Sabrowski, who works as a coach for Absolute Human Performance in St. Albert during the off-season, actually began the 2024 campaign with the AAA Clippers, but some early season struggles meant he was sent down to the AA RubberDucks after just three relief appearances and three innings pitched.

After rejoining the RubberDucks Sabrowski found his groove again and became one of the teams's best relief pitchers, giving up just one earned run across 11.2 innings between mid-April and May 23. Over this period Sabrowski struck out 26 batters and issued just two walks. The 26 strikeouts in just 11.2 innings means that he single-handedly produced 26 of the 35 possible outs.
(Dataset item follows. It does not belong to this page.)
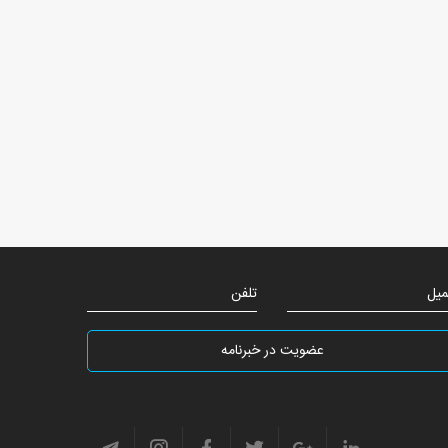
میل
تلفن
عضویت در خبرنامه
Getting called up the Clippers on May 24, Sabrowski said, meant he woke up at 4 a.m. near Harrisburg, Penn., where the RubberDucks were in the midst of a four-game series against the Harrisburg Senators, took two flights to join the Clippers in Omaha in time for a 7 p.m. showdown against the Storm Chasers, in which he was tasked with handling the eighth inning.

Sabrowski's first appearance in AAA after a month-long stint with Akron started strong as he got the first batter he faced to pop-out, after which he striked out outfielder Drew Waters, who spent most of the 2023 season with the Kansas City Royals. Sabrowski then found himself in trouble as he walked two straight batters, the first of whom managed to score on a base hit by Devin Mann before one of the base-runners got thrown out advancing to third.

Mann's run-scoring single ended up being the winning run, and Sabrowski was tacked with the loss.

As of May 27, Sabrowski had yet to get the call from the bullpen again, but the Clippers kicked-off a four game series against the Lehigh Valley IronPigs on May 28.

“I think AA is really good baseball, and there's lots of guys that could just make the jump from AA to the big leagues and have some success, but I just think in AAA guys are on average a few years older so they have a few hundred or thousand more at bats, so they've seen that much more pitching,” Sabrowski said of what he's noticed the skill difference is between the two leagues. “I think the biggest difference, though, is that they're just smarter hitters.”

If Sabrowski makes waves at the AAA level in the weeks and months to come and gets the call from the big league club, he'd be just the second St. Albert-connected ballplayer to play in the MLB, from what the Gazette could find.

In 1985, fellow relief pitcher Dave Shipanoff of St. Albert pitched 36.1 innings in 26 games for the Philadelphia Phillies, although the '85 season was Shipanoff's first and only in MLB.